(Stored items from a collection)
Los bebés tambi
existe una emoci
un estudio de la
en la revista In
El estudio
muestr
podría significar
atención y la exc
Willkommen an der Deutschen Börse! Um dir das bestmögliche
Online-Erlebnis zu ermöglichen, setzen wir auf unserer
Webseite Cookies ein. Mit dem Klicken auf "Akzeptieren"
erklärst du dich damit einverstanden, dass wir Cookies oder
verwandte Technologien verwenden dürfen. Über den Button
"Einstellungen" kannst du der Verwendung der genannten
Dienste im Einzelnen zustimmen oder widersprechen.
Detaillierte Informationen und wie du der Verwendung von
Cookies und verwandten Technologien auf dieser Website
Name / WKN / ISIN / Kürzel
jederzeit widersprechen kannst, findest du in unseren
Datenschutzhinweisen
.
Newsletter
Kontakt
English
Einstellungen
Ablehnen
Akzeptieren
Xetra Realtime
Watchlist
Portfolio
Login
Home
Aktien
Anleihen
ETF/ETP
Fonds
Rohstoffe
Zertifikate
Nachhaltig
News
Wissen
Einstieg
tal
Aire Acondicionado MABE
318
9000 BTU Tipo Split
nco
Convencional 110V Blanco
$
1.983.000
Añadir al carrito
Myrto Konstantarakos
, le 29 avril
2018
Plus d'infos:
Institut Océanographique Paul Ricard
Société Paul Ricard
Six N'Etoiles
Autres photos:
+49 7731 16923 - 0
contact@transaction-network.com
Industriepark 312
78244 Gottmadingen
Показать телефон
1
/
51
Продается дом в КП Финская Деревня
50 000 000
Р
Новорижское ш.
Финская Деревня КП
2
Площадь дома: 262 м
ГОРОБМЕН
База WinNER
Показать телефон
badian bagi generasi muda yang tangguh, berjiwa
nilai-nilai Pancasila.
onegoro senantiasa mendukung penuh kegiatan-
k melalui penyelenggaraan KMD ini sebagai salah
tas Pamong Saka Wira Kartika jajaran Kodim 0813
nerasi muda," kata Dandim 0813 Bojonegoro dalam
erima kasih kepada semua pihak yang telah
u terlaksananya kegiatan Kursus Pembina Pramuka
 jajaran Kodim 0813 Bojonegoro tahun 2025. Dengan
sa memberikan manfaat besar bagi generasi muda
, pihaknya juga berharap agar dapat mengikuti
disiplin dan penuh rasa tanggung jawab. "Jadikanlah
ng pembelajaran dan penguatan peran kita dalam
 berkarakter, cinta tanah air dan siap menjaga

> Exercise
Among the lines above, return those that hold the word "yang".

> Completed task
badian bagi generasi muda yang tangguh, berjiwa
erima kasih kepada semua pihak yang telah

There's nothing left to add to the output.